Media Watch: Choi to the world?
Any ESPN golf broadcast is a good one when Chris Berman doesn't utter the phrase "Ground Control to David Toms," though he couldn't resist a "Choi to the world." Groan.
Lamenting Berman on golf has become a summer ritual. As blogger and Golf World contributor Geoff Shackelford noted in this ground rule for his first round open thread: "Let's try and keep the Chris Berman complaints to a max of 800 posts, please."
It does seem incongruous to feature a man called Boomer on a telecast of a game given to whispers and golf claps. But apparently he's here to stay. And he does beat the vuvuzela.
Day one highlights from ESPN and NBC:
-- When Phil Mickelson chose the aggressive route with his second shot from behind the trees in the fairway on the par-5 18th, bouncing his ball off the seawall and into the water, Curtis Strange replied: "That's doing too much too early. We know the way he plays. He doesn't know anything else. But sometimes you have to lay up to win."

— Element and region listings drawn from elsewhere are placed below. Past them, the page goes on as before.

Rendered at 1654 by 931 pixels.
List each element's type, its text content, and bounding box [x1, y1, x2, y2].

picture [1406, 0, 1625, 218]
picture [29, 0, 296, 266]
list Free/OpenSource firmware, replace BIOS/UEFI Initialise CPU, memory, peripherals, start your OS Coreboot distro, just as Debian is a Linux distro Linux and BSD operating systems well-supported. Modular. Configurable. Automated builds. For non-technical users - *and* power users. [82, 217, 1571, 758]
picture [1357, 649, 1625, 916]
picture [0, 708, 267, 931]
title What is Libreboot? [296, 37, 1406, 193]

-- Johnny Miller on the par-4 eighth hole: "The greatest second shot in golf, according to Jack Nicklaus. Of course it sets up for his fade. That helps."
-- As Tiger Woods was on the practice tee, Miller and NBC anchor Dan Hicks were discussing Woods' performance in the 2000 Open at Pebble Beach. "Tiger wants to believe that he was better after that year, but in my opinion that was the top of his career, the year 2000," Miller said.

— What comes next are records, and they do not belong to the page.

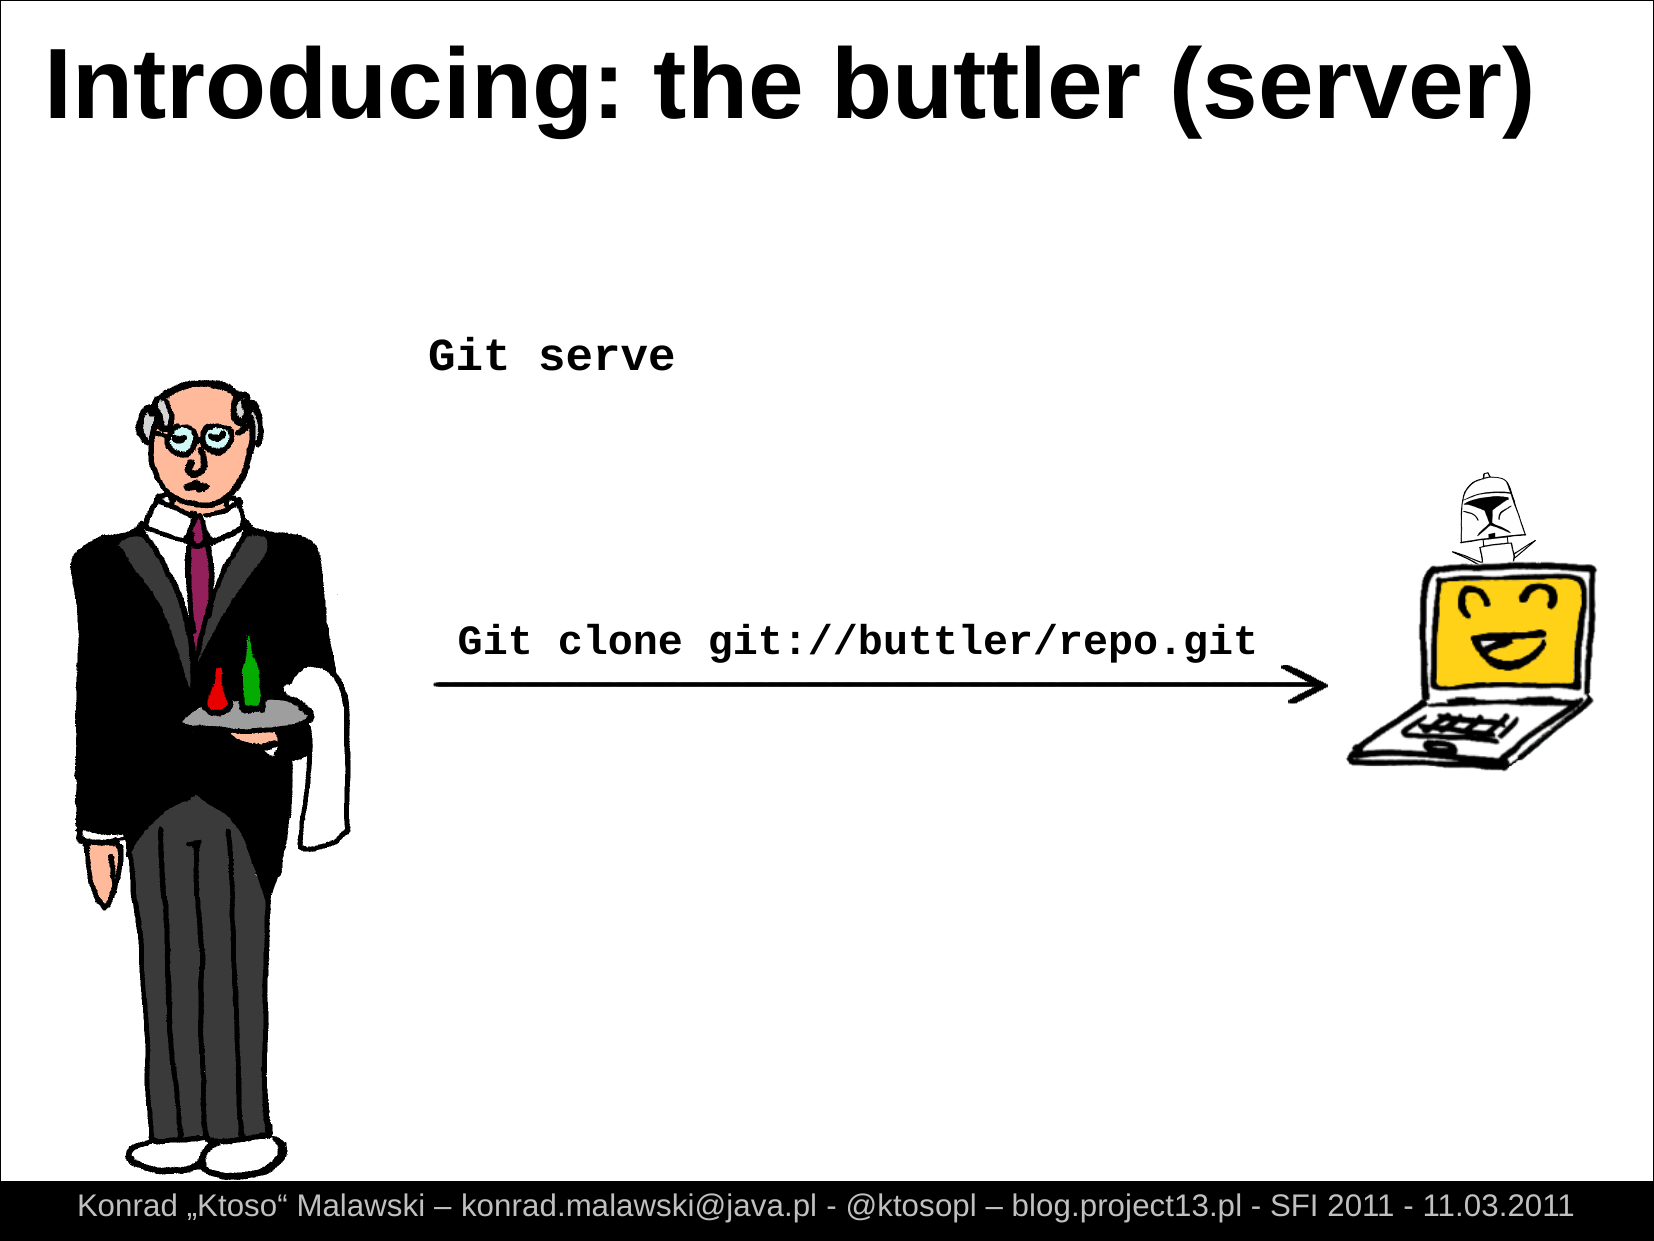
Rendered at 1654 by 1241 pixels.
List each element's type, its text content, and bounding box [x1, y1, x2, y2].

picture [32, 358, 367, 1181]
text_box Konrad „Ktoso“ Malawski – konrad.malawski@java.pl - @ktosopl – blog.project13.pl - SFI 2011 - 11.03.2011 [0, 1181, 1654, 1238]
picture [383, 466, 1609, 792]
text_box Git serve [413, 324, 739, 392]
text_box Git clone git://buttler/repo.git [442, 612, 1329, 675]
text_box Introducing: the buttler (server) [29, 21, 1625, 148]
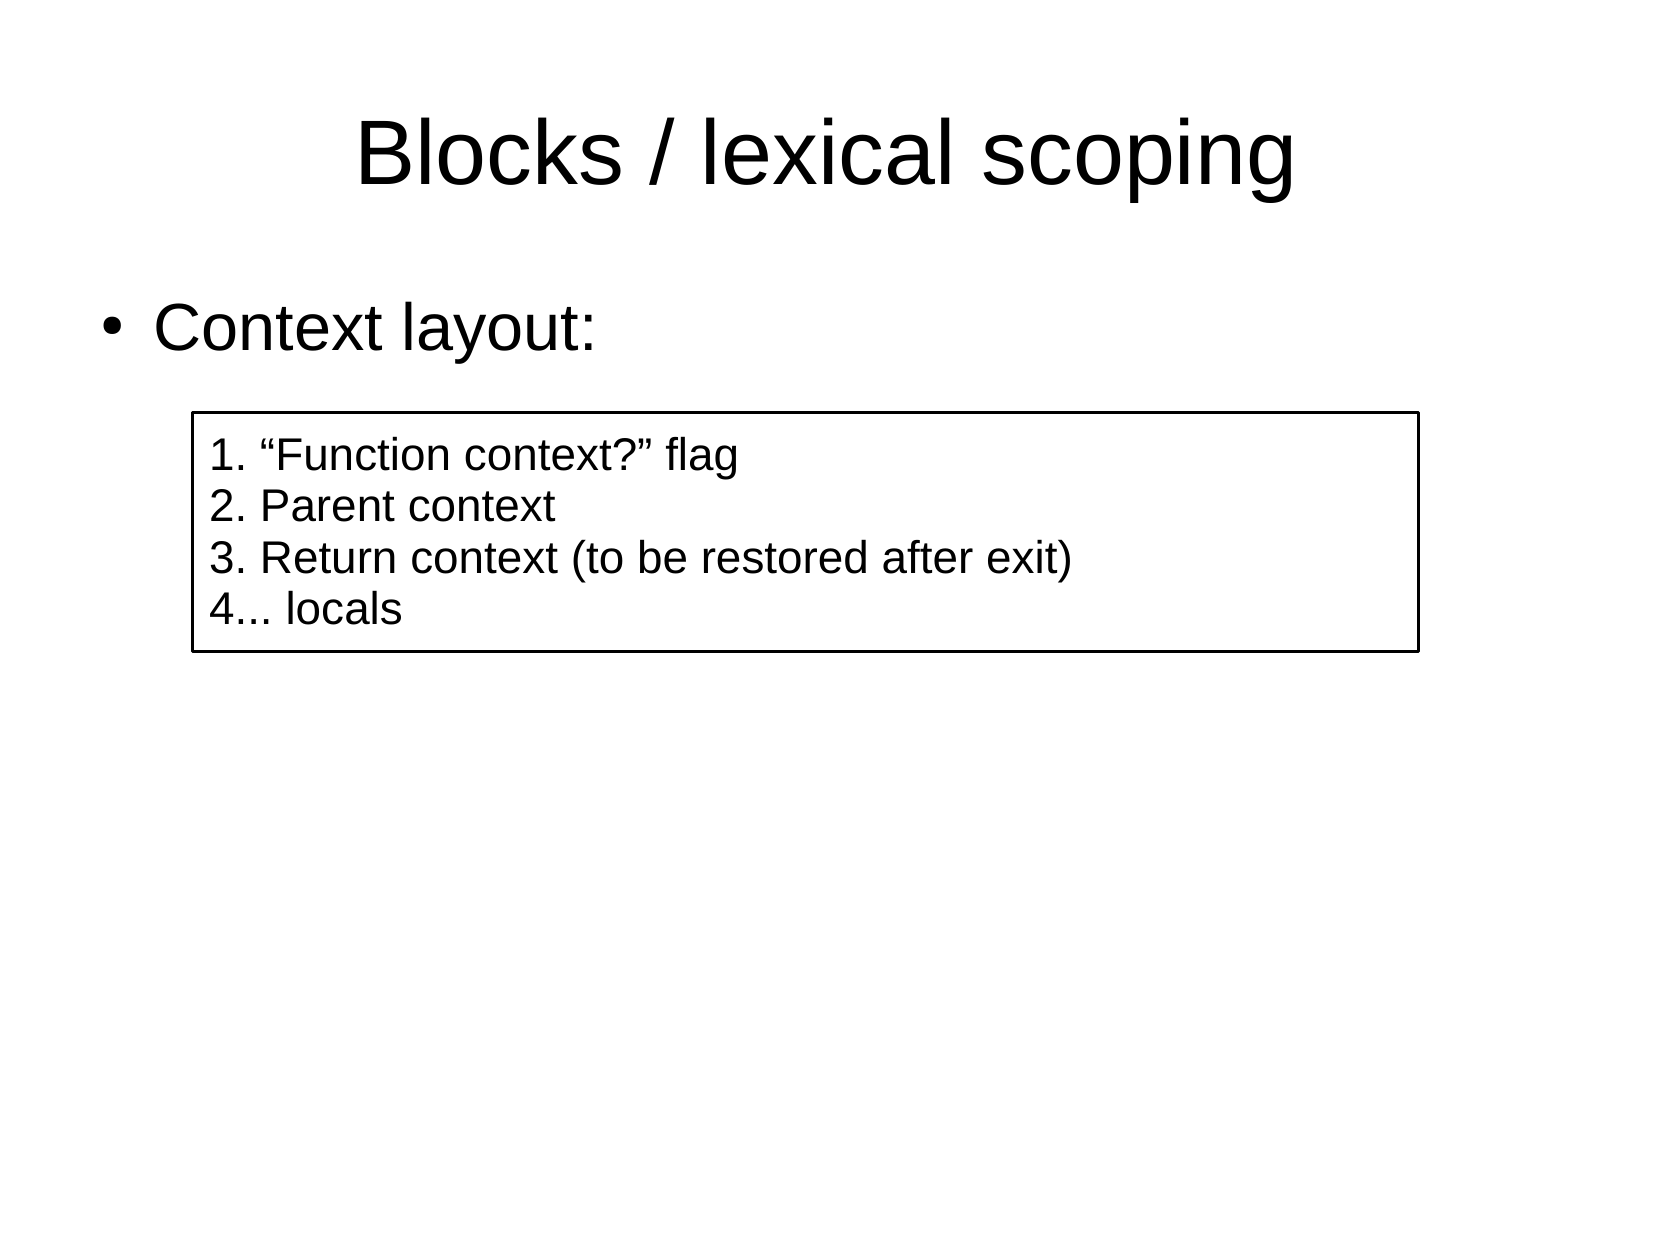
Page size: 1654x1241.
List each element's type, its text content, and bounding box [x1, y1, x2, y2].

title Blocks / lexical scoping [82, 49, 1571, 257]
text_box 1. “Function context?” flag 2. Parent context 3. Return context (to be restored after exit) 4... locals [192, 412, 1419, 652]
list Context layout: [82, 290, 1571, 1157]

-- Woods is going it alone, sans instructor, for the first time since he was four, begging for an expert analysis of his swing. Strange provided this, even as Woods was in the process of grinding out a quality U.S. Open round: "I think Tiger's still struggling. I still see his swing laid off, which means his club at the top of the swing is aimed left of the target. It's tough to hit the ball straight that way. He's still struggling with his swing. So far, so good. He has put it in the fairway. As we all know that is the most important part of playing the U.S. Open."
Just wondering: Is the kid who makes the ace on that USGA commercial spot in college now? Those spots are well done, but isn't it time for a new set of commercials?

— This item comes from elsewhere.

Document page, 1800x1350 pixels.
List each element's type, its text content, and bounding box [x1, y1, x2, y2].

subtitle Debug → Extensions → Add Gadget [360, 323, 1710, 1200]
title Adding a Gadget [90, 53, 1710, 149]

More Berman (alas): On Brendan De Jonge (pronounced D Yong), he said, "Do Jonge not restless."
Replied Roger Maltbie, his partner in the booth: "Do these just come to you?"
From the print media, the San Diego Union-Tribune received this solicitation from a photographer (and changed the name "to protect the clueless," the paper noted):
"My name is John Doe. I am a former Region 10, NPPA Photographer of the Year and now freelance in California. I would like to know if you are interested in exclusive photographic coverage of the Pebble Beach Pro Am starting this Thursday."
Only if you can get some pictures of Bill Murray.